Kami tidak tahu bagaimana cara berkomunikasi.

Ternyata, keterampilan komunikasi yang sehat bukanlah sesuatu yang Anda miliki sejak lahir dan sayangnya, itu juga bukan sesuatu yang diajarkan kepada kebanyakan orang. Anda menyatukan dua orang yang memiliki banyak emosi yang kuat tetapi tidak ada cara yang aman untuk mengekspresikannya dan Anda akan mengalami saat-saat buruk. Kami terus-menerus menyalahkan satu sama lain atas apa yang kami rasakan daripada bertanggung jawab atas emosi kami dan bekerja sama untuk menemukan cara untuk mengatasinya.

Mempermalukan pelacur benar-benar sesuatu, dan itu menyakitkan.

Ini yang kasar. Kami berdua tumbuh di lingkungan yang sangat negatif jenis kelamin dan ada cukup banyak rasa malu terkait seks bagi kami berdua, jadi seperti yang bisa Anda bayangkan, membuka diri terhadap banyak pasangan adalah ladang ranjau yang potensial. Bagi suami saya khususnya, pikiran tentang saya yang tidur di sekitar akhirnya menjadi terlalu berat untuk dia tangani dan dia benar-benar berjuang untuk tidak melihat saya sebagai 'kotor' atau 'direndahkan' karena memiliki seks kasual dengan kekasih baru. Itu benar-benar mengerem kehidupan seks kita sendiri untuk waktu yang lama.

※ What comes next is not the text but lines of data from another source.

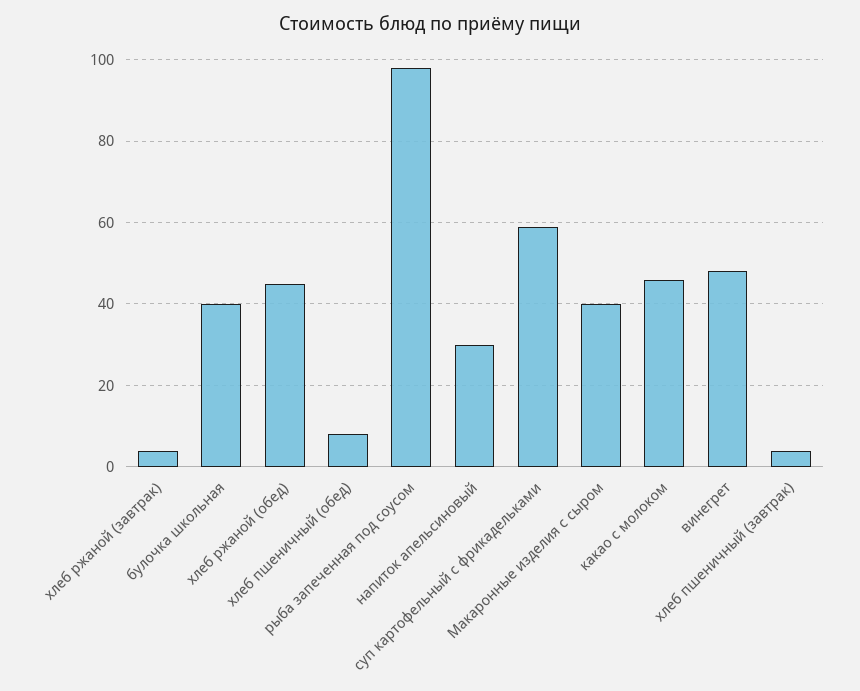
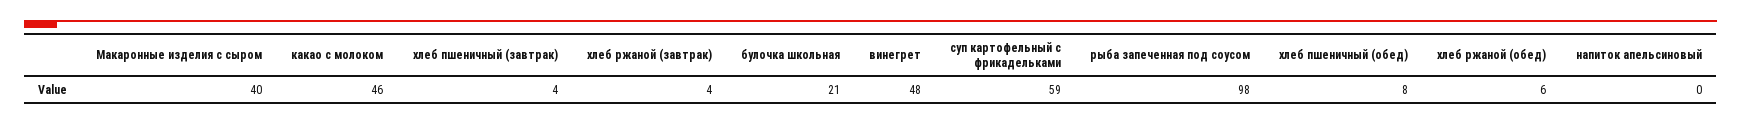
  {
    "хлеб ржаной (завтрак)": 4,
-   "булочка школьная": 40,
+   "булочка школьная": 21,
-   "хлеб ржаной (обед)": 45,
+   "хлеб ржаной (обед)": 6,
    "хлеб пшеничный (обед)": 8,
    "рыба запеченная под соусом": 98,
-   "напиток апельсиновый": 30,
+   "напиток апельсиновый": 0,
    "суп картофельный с фрикадельками": 59,
    "Макаронные изделия с сыром": 40,
    "какао с молоком": 46,
    "винегрет": 48,
    "хлеб пшеничный (завтрак)": 4
  }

Tidak ada buku panduan tentang cara menangani hal seperti ini.

Tentu, ada buku bagus seperti Pelacur Etis atau Lebih dari dua , tetapi membaca buku sangat berbeda dengan benar-benar menyaksikan hubungan semacam ini dalam tindakan. Kami belum pernah melihat orang lain mencoba poliamori dan tidak seperti monogami, sebenarnya tidak ada satu cara yang pasti untuk melakukan sesuatu. Saya tumbuh dengan satu perangkat aturan dan kemudian tiba-tiba mencoba untuk hidup dengan perangkat lain yang sama sekali berbeda. Kami harus mencari tahu saat kami pergi dan itu artinya banyak trial and error… penekanan pada kesalahan.

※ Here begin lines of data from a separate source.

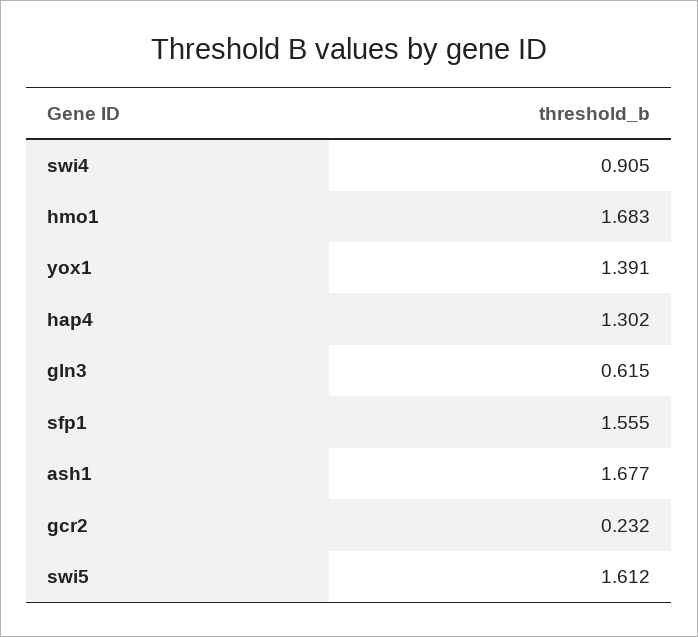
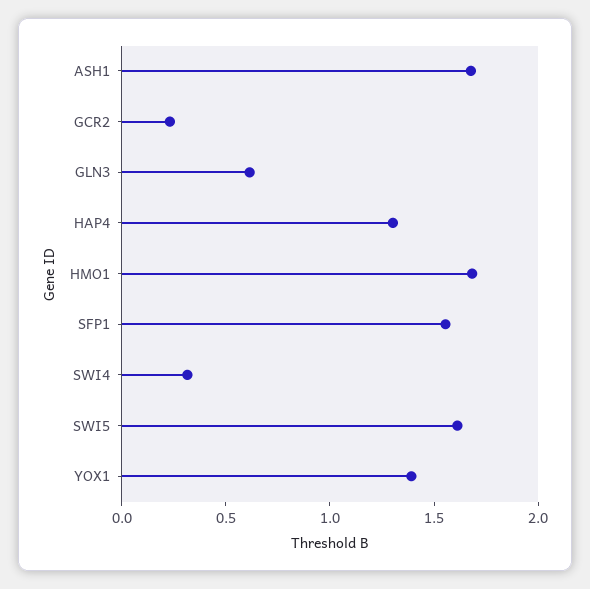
  {
-   "swi4": 0.905,
+   "swi4": 0.3,
    "hmo1": 1.683,
    "yox1": 1.391,
    "hap4": 1.302,
    "gln3": 0.615,
    "sfp1": 1.555,
    "ash1": 1.677,
    "gcr2": 0.232,
    "swi5": 1.612
  }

Poliamori jauh lebih sulit tanpa jaringan pendukung.

Hal tentang menjadi yang terdepan dalam ide baru adalah bahwa Anda mungkin satu-satunya orang yang Anda kenal yang berpikir seperti itu. Itu berarti ketika ada yang salah, tidak ada orang lain yang mendapatkannya. Teman-teman monogami saya tidak tahu harus berkata apa ketika saya memberi tahu mereka apa yang kami perjuangkan dan saya merasa benar-benar sendirian. Belakangan, setelah saya dan suami berpisah, saya menemukan komunitas poliamori dan positif seksual di kota saya. Saya akhirnya menyadari betapa bermanfaatnya memiliki jaringan dukungan orang-orang yang mempraktikkan struktur hubungan yang sama dengan kami.